Supporters say that JDM gives developers a single API to write to to embed analytics in Java and non-Java applications alike. In addition, JDM is capable of leveraging other data-mining standards, including the Data Mining Group’s (DMG) Predictive Model Markup Language, the Object Management Group’s Common Warehouse Metadata, and the International Standards Organization’s Structured Query Language Multimedia.
"JSR 73 is an important step in enabling production data mining," said Jacek Myczkowski, vice president of data-mining technologies and life sciences with Oracle, in a statement. "Widespread adoption of Java Data Mining will bring data mining to the masses because developers can learn one API and embed analytics in any application, regardless of vendor."
So what kind of data-mining functionality does JDM API support? Proponents say the new standard includes algorithms for classification, regression, association, clustering, and attribute importance. What’s more, they note, the API is designed for both novice and expert-level users.

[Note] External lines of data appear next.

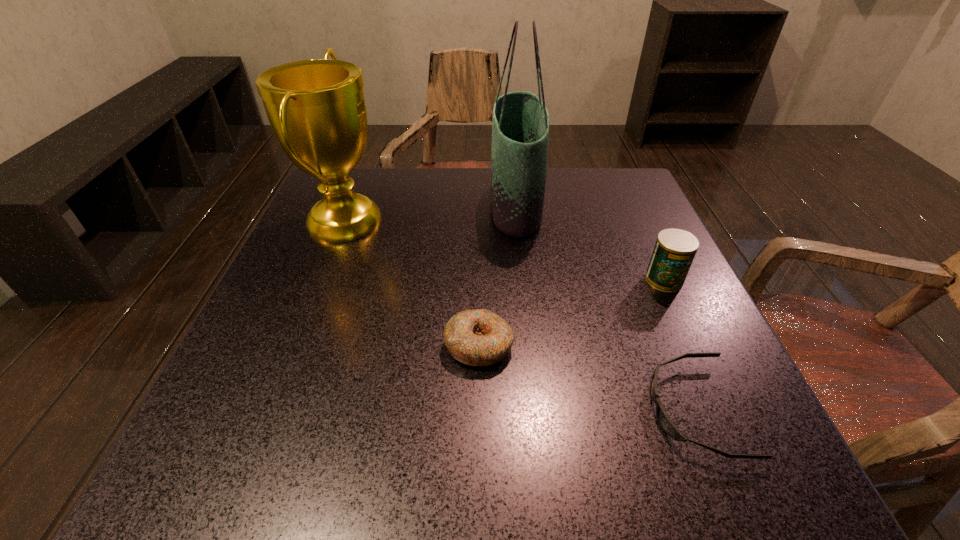
I want to click on object present at the near right corner, so coord(665,422).

Identify the location of vacant region at the far edge of the desktop. This screenshot has width=960, height=540. (422, 181).

Locate an element on the screen. The width and height of the screenshot is (960, 540). free space at the near edge is located at coordinates (376, 473).

Where is `blank area at the left edge`? blank area at the left edge is located at coordinates (301, 372).

Where is `vacant area at the right edge`? This screenshot has width=960, height=540. vacant area at the right edge is located at coordinates (725, 390).

Locate an element on the screen. This screenshot has height=540, width=960. vacant area at the far left corner is located at coordinates (373, 171).

At what (x,y) coordinates should I click in order to perform the action: click on vacant space at the far right corner of the desktop. Please return your answer as a coordinate pair (x, y). Looking at the image, I should click on (595, 211).

The height and width of the screenshot is (540, 960). I want to click on vacant space at the near right corner of the desktop, so click(x=698, y=487).

You are a GUI agent. You are given a task and a screenshot of the screen. Output one action in this format:
    pyautogui.click(x=<x>, y=<y>)
    Task: Click on the free space between the shortest object and the fourth tallest object
    This screenshot has height=540, width=960.
    Given the screenshot: What is the action you would take?
    pyautogui.click(x=587, y=377)

The height and width of the screenshot is (540, 960). I want to click on free space between the shortest object and the can, so click(680, 345).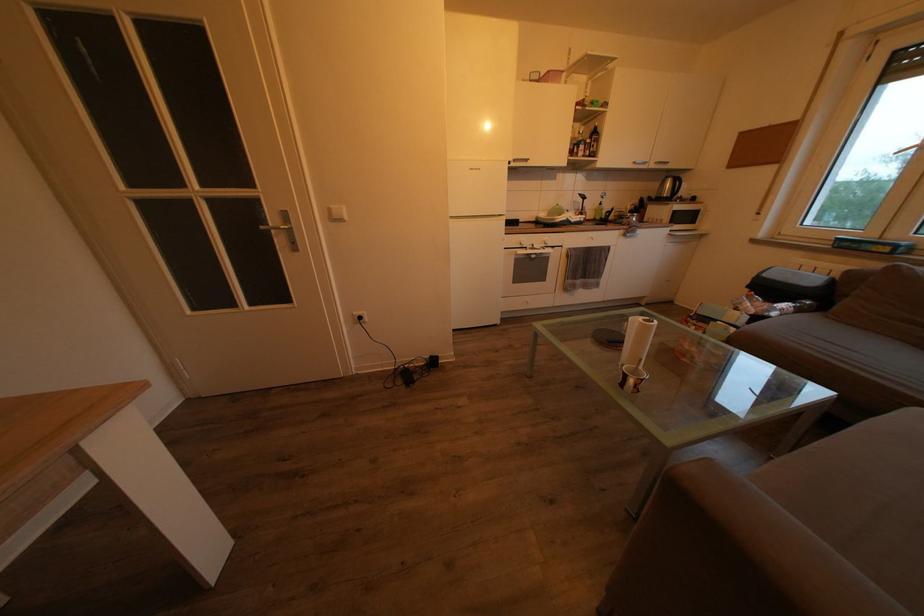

Recently, the data-mining space has seen a flurry of activity around open data-mining standards. This April, for example, IBM Corp. and SAS Institute announced proprietary extensions to the DMG’s XML-based PMML standard. Like JDM, PMML gives applications a way to define statistical and data mining models, and can also share models with other PMML-compliant applications.
Why introduce proprietary extensions to an open standard? “One reason is to support the richness of the SAS analytical algorithms, which go beyond what the current PMML specification can support,” said Anne Milley, director of analytical strategy with SAS, at the time. Milley points out that the proposed extension supports algorithms such as regression interaction and multi-way splits in the decision tree. “Our algorithms do that, so we went ahead and extended the way in which this PMML represents the model to accommodate these additional features that are important to our customers.”
Stephen Swoyer is a Nashville, TN-based freelance journalist who writes about technology.